An angry wind blows across and angry ocean and bites right through the layers that I am wearing. Water wells in my eyes and a deep sigh makes it way out from somewhere deep inside of me. I run against the wind.
The sky is a grey blue. The sand a deep gray from where the high tides blanketed it during the night. Sea foam blows across the beach in front of me as though it seems it is running from the ocean that made it. It rolls and with each turn it loses a little of itself until it disappears entirely.
There is no one else on the beach. For miles I only see the hues of gray and the white sea foam blowing. No morning walkers. No lovers holding hands. No children playing at the shoreline. Only me. Alone on an empty beach.
This is a day that matches where I am. Emptiness can ache.
To make matters worse, it is Monday. I have things to do. People are relying on me to be there for them but I feel that I am going through the motions somehow. Still you have to do the things that you are supposed to do.

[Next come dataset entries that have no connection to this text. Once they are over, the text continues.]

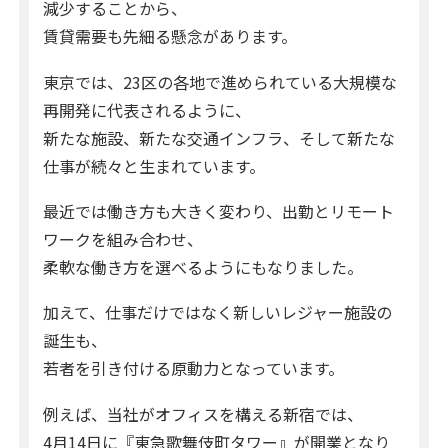
減少することから、
賃貸需要も先細る懸念があります。
東京では、23区の各地で進められている大規模な
再開発に代表されるように、
新たな施設、新たな交通インフラ、そして新たな
仕事が続々と生まれています。
最近では働き方も大きく変わり、出勤とリモート
ワークを組み合わせ、
柔軟な働き方を選べるようにもなりました。
加えて、仕事だけではなく新しいレジャー施設の
誕生も、
若者を引き付ける原動力となっています。
例えば、当社がオフィスを構える新宿では、
4月14日に『東急歌舞伎町タワー』が開業となり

I can't help but think that this is what many of my homeless friends must feel like every day. Discarded by the ones who once loved them or they are fleeing from someone or something, they arrive and they sit waiting to be seen. They look lost. There eyes are empty. I can see them ache.
So that is the reality of this day. Some days there are no great insights or revelations from the heavens. Some days are just days to get through doing the best that you can. So I start with a prayer that the wind will blow all of the emptiness away.